Level: League(s)/Division(s)
I: Bundesliga 18 clubs
II: 2nd Bundesliga ^{‡} 18 clubs
III: 3. Liga ^{‡} 20 clubs
IV: Regionalliga Bayern 18 clubs
V: Bayernliga Süd 19 clubs
VI: Landesliga Bayern-Südwest 18 clubs
VII: Bezirksliga Nord 16 clubs; Bezirksliga Süd 16 clubs
VIII: Kreisliga West; Kreisliga North; Kreisliga East; Kreisliga Augsburg; Kreisliga Central; Kreisliga South
IX: Kreisklasse West I Kreisklasse West II; Kreisklasse North I Kreisklasse North II; Kreisklasse Aichach Kreisklasse Neuburg; Kreisklasse Augsburg-Northwest Kreisklasse Augsburg-Central Kreisklasse Augsburg-South; Kreisklasse Allgäu I Kreisklasse Allgäu II; Kreisklasse Allgäu III Kreisklasse Allgäu IV
X: A-Klasse West I A-Klasse West II A-Klasse West III; A-Klasse Nord; A-Klasse Aichach A-Klasse Neuburg; A-Klasse Augsburg-Northwest A-Klasse Augsburg-Central A-Klasse Augsburg-Southwest; A-Klasse Allgäu I; A-Klasse Allgäu II A-Klasse Allgäu III A-Klasse Allgäu IV
XI: B-Klasse West I B-Klasse West II B-Klasse West III B-Klasse West IV; B-Klasse Nord; B-Klasse Aichach B-Klasse Neuburg; B-Klasse Augsburg-Northwest B-Klasse Augsburg-Central B-Klasse Augsburg-South B-Klasse Augsburg-Southeast B-Klasse Augsburg-West; B-Klasse Allgäu I B-Klasse Allgäu II; B-Klasse Allgäu III B-Klasse Allgäu IV B-Klasse Allgäu V B-Klasse Allgäu VI B-Klasse Allgäu VII B-Klasse Allgäu VIII B-Klasse Allgäu IX B-Klasse Allgäu X B-Klasse Allgäu XI

| Denotes parts of league system above Swabian level. |

- All leagues on same level run parallel.
- ^{‡} Denotes league without clubs from Swabia since 2012–13.

==Recent changes==
In 1998, the Bavarian FA renamed the three lowest football leagues:
- A-Klasse became Kreisliga
- B-Klasse became Kreisklasse
- C-Klasse became A-Klasse

Additionally, in some of the seven Bezirke, two new lowest levels were introduced and named B and C-Klasse. Initially, only Oberbayern introduced both of this new levels.
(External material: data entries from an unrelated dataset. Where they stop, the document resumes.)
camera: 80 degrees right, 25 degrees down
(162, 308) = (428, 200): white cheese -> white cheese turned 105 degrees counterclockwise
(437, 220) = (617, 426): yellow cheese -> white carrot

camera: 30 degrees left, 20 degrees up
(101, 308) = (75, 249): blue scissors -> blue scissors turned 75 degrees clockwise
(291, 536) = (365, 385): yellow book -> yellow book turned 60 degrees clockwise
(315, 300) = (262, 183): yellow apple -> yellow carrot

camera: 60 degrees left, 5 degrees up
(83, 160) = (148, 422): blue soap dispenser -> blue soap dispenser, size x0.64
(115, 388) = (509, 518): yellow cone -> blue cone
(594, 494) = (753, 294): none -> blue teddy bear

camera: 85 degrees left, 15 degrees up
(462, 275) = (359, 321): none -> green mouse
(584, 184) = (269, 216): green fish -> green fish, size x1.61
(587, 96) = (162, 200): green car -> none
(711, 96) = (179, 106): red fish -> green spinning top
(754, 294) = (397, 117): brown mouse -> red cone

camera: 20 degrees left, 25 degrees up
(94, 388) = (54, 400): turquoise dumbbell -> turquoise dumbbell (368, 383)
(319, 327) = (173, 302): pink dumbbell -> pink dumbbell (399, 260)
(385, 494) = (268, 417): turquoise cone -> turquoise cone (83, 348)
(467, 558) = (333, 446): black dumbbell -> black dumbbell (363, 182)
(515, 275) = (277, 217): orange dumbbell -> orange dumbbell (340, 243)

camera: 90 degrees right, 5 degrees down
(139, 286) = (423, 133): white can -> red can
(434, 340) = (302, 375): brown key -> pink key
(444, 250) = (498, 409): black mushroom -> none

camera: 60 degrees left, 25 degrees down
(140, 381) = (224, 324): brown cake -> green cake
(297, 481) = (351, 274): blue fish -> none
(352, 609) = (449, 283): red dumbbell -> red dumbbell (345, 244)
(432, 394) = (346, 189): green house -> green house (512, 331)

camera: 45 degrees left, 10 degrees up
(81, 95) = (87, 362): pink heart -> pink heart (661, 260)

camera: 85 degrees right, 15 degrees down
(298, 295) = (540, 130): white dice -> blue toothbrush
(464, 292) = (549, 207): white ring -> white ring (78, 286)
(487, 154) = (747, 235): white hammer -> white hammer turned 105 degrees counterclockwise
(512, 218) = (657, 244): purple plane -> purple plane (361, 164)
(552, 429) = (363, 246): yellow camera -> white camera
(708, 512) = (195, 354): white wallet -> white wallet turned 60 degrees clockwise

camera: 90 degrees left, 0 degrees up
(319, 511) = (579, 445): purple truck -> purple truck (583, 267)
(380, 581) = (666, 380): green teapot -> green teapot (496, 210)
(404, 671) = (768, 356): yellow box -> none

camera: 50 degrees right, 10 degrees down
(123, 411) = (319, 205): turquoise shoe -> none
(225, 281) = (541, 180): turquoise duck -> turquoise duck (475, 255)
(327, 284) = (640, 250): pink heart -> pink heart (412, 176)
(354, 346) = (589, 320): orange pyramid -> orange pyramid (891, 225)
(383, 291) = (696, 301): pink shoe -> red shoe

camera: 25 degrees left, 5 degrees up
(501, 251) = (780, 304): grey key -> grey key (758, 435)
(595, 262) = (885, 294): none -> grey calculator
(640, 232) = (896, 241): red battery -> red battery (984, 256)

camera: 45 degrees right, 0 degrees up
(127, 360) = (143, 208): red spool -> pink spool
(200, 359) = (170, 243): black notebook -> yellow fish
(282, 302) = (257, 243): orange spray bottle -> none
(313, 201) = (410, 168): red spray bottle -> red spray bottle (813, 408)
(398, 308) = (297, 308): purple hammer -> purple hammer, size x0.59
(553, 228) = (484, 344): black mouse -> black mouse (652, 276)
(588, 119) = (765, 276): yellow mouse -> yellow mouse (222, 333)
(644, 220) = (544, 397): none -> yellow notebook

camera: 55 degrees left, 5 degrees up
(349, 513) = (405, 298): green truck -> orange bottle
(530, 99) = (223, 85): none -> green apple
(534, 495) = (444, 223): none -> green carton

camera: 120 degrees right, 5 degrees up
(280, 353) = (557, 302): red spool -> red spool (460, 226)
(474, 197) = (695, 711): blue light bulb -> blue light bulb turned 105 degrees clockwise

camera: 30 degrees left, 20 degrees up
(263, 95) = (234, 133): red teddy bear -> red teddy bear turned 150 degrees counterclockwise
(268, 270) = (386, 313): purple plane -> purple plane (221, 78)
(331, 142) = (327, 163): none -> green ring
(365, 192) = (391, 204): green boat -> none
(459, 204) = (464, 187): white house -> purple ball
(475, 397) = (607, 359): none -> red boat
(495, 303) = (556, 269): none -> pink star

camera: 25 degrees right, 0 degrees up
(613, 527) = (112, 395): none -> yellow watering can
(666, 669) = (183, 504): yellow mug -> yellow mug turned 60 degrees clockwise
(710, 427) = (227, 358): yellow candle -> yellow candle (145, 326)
In 2010, Swabia introduced the B-Klasse, disbanding the A-Klasse for a season in the process to make adjustments to the league system. The following season, A-Klasses were reintroduced.

==Schwaben Cup==
Annually since 1947, the Swabian FA, like the other six Bavarian FA's, staged a cup competition, the Schwaben Cup, open to all senior teams from the Swabian league system and Swabian clubs up to the Regionalliga. The winner of this competition was qualified for the Bavarian Cup. Through this competition, the winner and runners-up in turn gain entry to the German Cup. The record number of wins is held by FC Augsburg which won its thirteenth title in 2005. The competition went defunct in 2009.